The proposal to halt LPG exports has been on the cards since the government recently announced its long-term policy of reducing liquefied natural gas (LNG) exports to anticipate a possible oil crisis resulting from growing demand and soaring global oil prices. In March, President Susilo Bambang Yudhoyono said that LNG export contracts expiring in 2009 would not be renewed. "To secure our energy supplies in the future, we need to reallocate energy resources, especially in cases where the contracts have expired, to meet domestic demand," Purnomo said.

Indonesia has about 178 trillion cubic feet of proven and potential gas reserves, equivalent to about 1.4 percent of total world natural gas reserves, according to the Oil and Gas Directorate General. About 55 percent of total production was exported in 2005.

- But this is getting serious. In between soaring demand and looming peak production, the Indonesian government is starting to do what I thought earlier might be the obvious thing to do - that is, to cut down on exports and reserve its fossil fuels for its own domestic use.
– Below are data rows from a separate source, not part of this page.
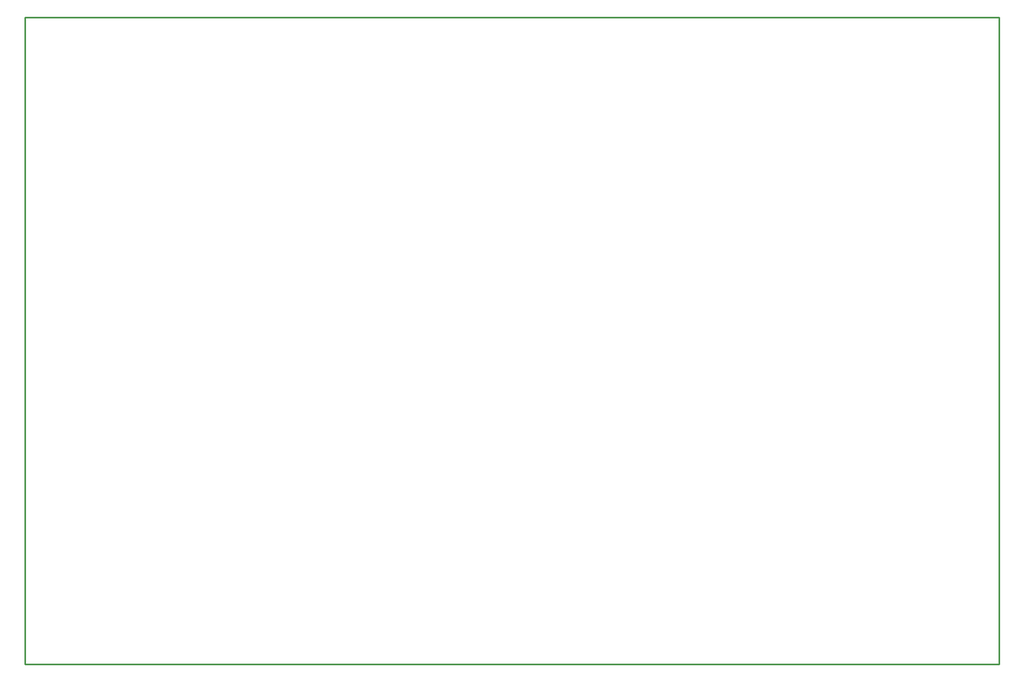
<source format=gko>
G04 Layer: BoardOutlineLayer*
G04 EasyEDA v6.5.42, 2024-05-04 09:00:08*
G04 1b880a871dba45ccba3123794a0e531b,10*
G04 Gerber Generator version 0.2*
G04 Scale: 100 percent, Rotated: No, Reflected: No *
G04 Dimensions in millimeters *
G04 leading zeros omitted , absolute positions ,4 integer and 5 decimal *
%FSLAX45Y45*%
%MOMM*%

%ADD10C,0.2540*%
D10*
X699998Y5099989D02*
G01*
X15899968Y5099989D01*
X15899968Y-4999989D01*
X699998Y-4999989D01*
X699998Y5099989D01*

%LPD*%
M02*

</source>
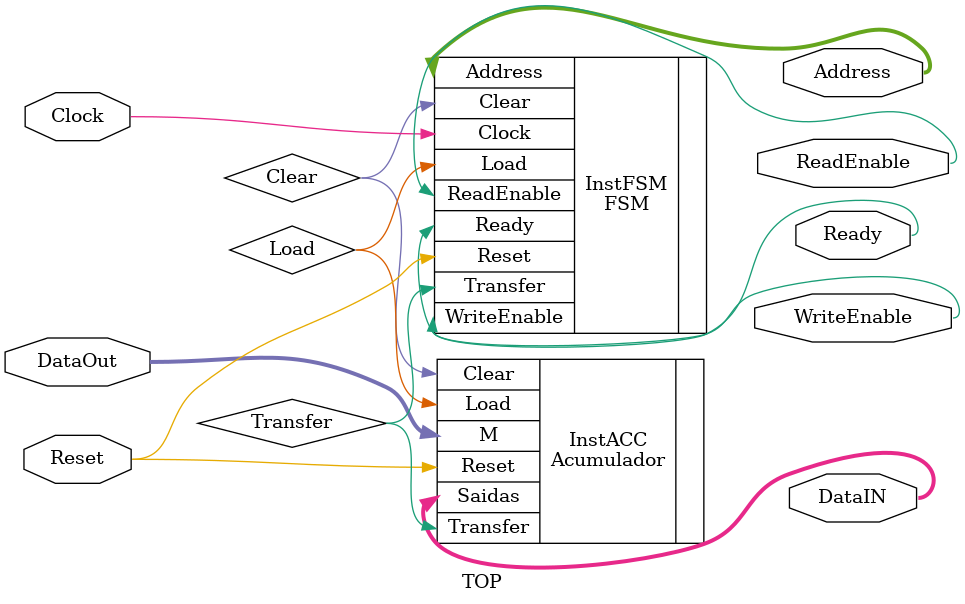
<source format=v>
module TOP (Clock, Reset, Ready, Address, DataIN, ReadEnable, WriteEnable, DataOut);
	input wire Clock;
   input wire Reset;
   output wire Ready;
   output wire [4:0] Address;
   output wire [15:0] DataIN;
   output wire ReadEnable;
   output wire WriteEnable;
   input wire [15:0] DataOut;

   wire Load;    
   wire Clear;     
   wire Transfer;  

   Acumulador InstACC (.Reset(Reset), .Load(Load), .Clear(Clear), .Transfer(Transfer), .M(DataOut), .Saidas(DataIN));

   FSM InstFSM (.Clock(Clock), .Reset(Reset), .Address(Address), .ReadEnable(ReadEnable), .WriteEnable(WriteEnable), 
	.Load(Load), .Clear(Clear), .Transfer(Transfer), .Ready(Ready));

endmodule

</source>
Will they decide that their own pressing need for fuel outweighs the paper dollars we pay them?

Meanwhile, many oblivious Singaporean residents talk about leaving their air-cons turned on 24/7. Visiting some homes here and there, I notice the trend towards huge, energy-guzzling refrigerators - SUV's in the kitchen, if you will.

I do hope gov.sg has some kind of a Plan B. Otherwise, I will be forced to do, what I think, on a personal level, will be the obvious thing to do. I have stuck around so far. I have even gone voting. But I am watching - and wondering. There may be a trigger event - or there may not be. We'll see.